The solution I eventually chose comes from the Vulkan Synchronization Examples (Legacy synchronization APIs). See https://github.com/KhronosGroup/Vulkan-Docs/wiki/Synchronization-Examples-(Legacy-synchronization-APIs). The example shows sync between a Graphics Queue and Transfer Queue, but the pattern is the same for Graphics and Compute. See the example called "Command Buffer Recording and Submission for a unified transfer/graphics queue." The name is a bit misleading since it covers both the unified and separate queues cases.

From what I can see, the advantages of using this pattern is that:

1. It completely separates graphics queue-specific and compute queue-specific pipeline stages, so they do not have to be mixed into a single pipeline barrier call. The graphics pipeline barrier call uses only graphics pipeline stages, and the compute barrier call uses only compute pipeline stages.
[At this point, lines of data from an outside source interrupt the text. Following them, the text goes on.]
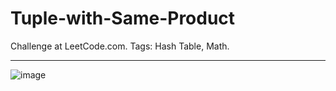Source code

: # Tuple-with-Same-Product
Challenge at LeetCode.com. Tags: Hash Table, Math.

-------------------------------------------------------------------------------------------------------------------------------------------------------------------------------

![image](https://github.com/user-attachments/assets/5829388b-c36f-4813-b4f0-bde3d8e31dd5)





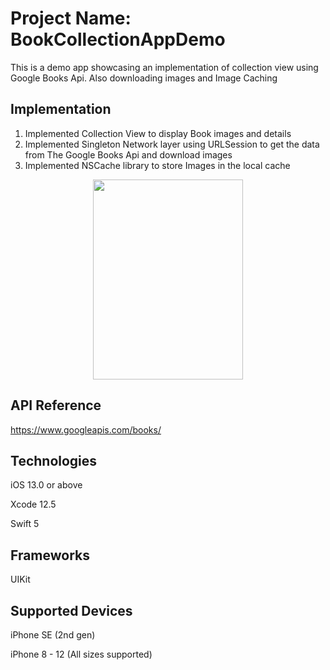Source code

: # Project Name: BookCollectionAppDemo

This is a demo app showcasing an implementation of collection view using Google Books Api. Also downloading images and Image Caching

## Implementation
1) Implemented Collection View to display Book images and details
2) Implemented Singleton Network layer using URLSession to get the data from The Google Books Api and download images
3) Implemented NSCache library to store Images in the local cache 

<p align="center">
<img src="https://i.imgur.com/e1ol7EJ.png" width="240" height="320">
</p>

## API Reference
https://www.googleapis.com/books/

## Technologies

iOS 13.0 or above

Xcode 12.5

Swift 5

## Frameworks

UIKit

## Supported Devices

iPhone SE (2nd gen)

iPhone 8 - 12 (All sizes supported)
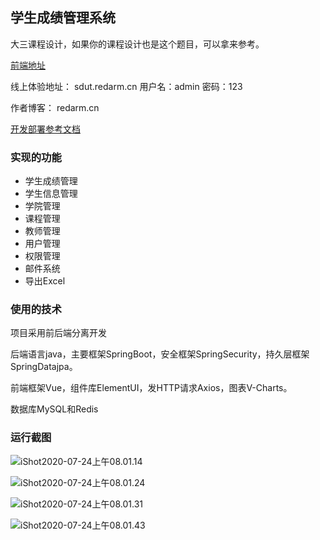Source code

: ## 学生成绩管理系统

大三课程设计，如果你的课程设计也是这个题目，可以拿来参考。

[前端地址](https://github.com/liuxiansen-China/score-manager-ui)

线上体验地址： sdut.redarm.cn 用户名：admin 密码：123

作者博客：  redarm.cn

[开发部署参考文档](http://redarm.cn/archives/课程设计-学生成绩管理系统)

### 实现的功能

- 学生成绩管理
- 学生信息管理
- 学院管理
- 课程管理
- 教师管理
- 用户管理
- 权限管理
- 邮件系统
- 导出Excel

### 使用的技术

项目采用前后端分离开发

后端语言java，主要框架SpringBoot，安全框架SpringSecurity，持久层框架SpringDatajpa。

前端框架Vue，组件库ElementUI，发HTTP请求Axios，图表V-Charts。

数据库MySQL和Redis

### 运行截图

![iShot2020-07-24上午08.01.14](http://redarm.cn/upload/2020/07/iShot2020-07-24%E4%B8%8A%E5%8D%8808.01.14-1f6974061bbc4a259e366b91e2e14831.png)

![iShot2020-07-24上午08.01.24](http://redarm.cn/upload/2020/07/iShot2020-07-24%E4%B8%8A%E5%8D%8808.01.24-a00ff627d38a4f9aa6950c1d3d7fffc1.png)

![iShot2020-07-24上午08.01.31](http://redarm.cn/upload/2020/07/iShot2020-07-24%E4%B8%8A%E5%8D%8808.01.31-1ef890b5c81c419da3c1fc5058a51cb7.png)

![iShot2020-07-24上午08.01.43](http://redarm.cn/upload/2020/07/iShot2020-07-24%E4%B8%8A%E5%8D%8808.01.43-916e8c7455e049129b98277ccad7b0f7.png)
Because of this you can specify the exact pipeline stages you are actually using without any compromises or validation errors.
2. It makes no assumption regarding compute capabilities in the graphics queue.
3. You can use the proper srcAccessMask and dstAccessMask for the graphics and compute queues without needing to use generic options like VK_ACCESS_MEMORY_WRITE_BIT and VK_ACCESS_MEMORY_READ_BIT.

The only issue with implementing this approach was that for the computecloth example it required parameterizing the addComputeToGraphicsBarriers() and addGraphicsToComputeBarriers() functions. The parameters required for release and acquire are now dependent on which queue/command buffer you are referring to. For the other compute* examples I used the same pattern but without the above helper functions, i.e. the barriers were implemented inline.

I hope this explains why I made the changes I did. Please let me know if I have made any incorrect assumptions or if you have any suggestions for changes / improvements.